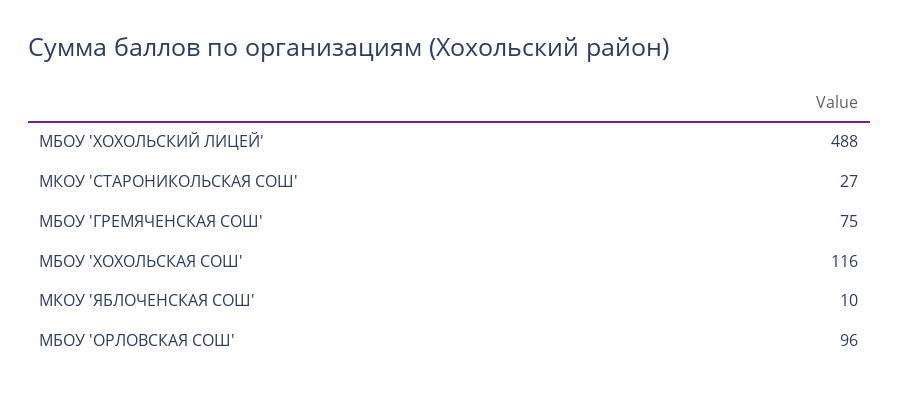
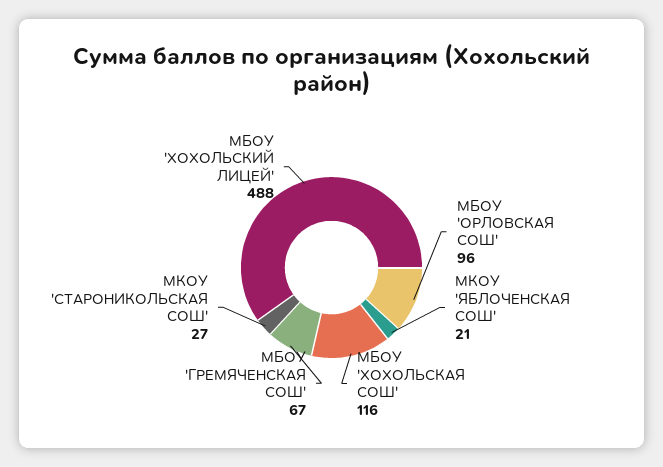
  {
    "МБОУ 'ХОХОЛЬСКИЙ ЛИЦЕЙ'": 488,
    "МКОУ 'СТАРОНИКОЛЬСКАЯ СОШ'": 27,
-   "МБОУ 'ГРЕМЯЧЕНСКАЯ СОШ'": 75,
+   "МБОУ 'ГРЕМЯЧЕНСКАЯ СОШ'": 67,
    "МБОУ 'ХОХОЛЬСКАЯ СОШ'": 116,
-   "МКОУ 'ЯБЛОЧЕНСКАЯ СОШ'": 10,
+   "МКОУ 'ЯБЛОЧЕНСКАЯ СОШ'": 21,
    "МБОУ 'ОРЛОВСКАЯ СОШ'": 96
  }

* [Job]:
Show me every line in the data above that includes "МБОУ".

* [Finished task]:
    "МБОУ 'ХОХОЛЬСКИЙ ЛИЦЕЙ'": 488,
-   "МБОУ 'ГРЕМЯЧЕНСКАЯ СОШ'": 75,
+   "МБОУ 'ГРЕМЯЧЕНСКАЯ СОШ'": 67,
    "МБОУ 'ХОХОЛЬСКАЯ СОШ'": 116,
    "МБОУ 'ОРЛОВСКАЯ СОШ'": 96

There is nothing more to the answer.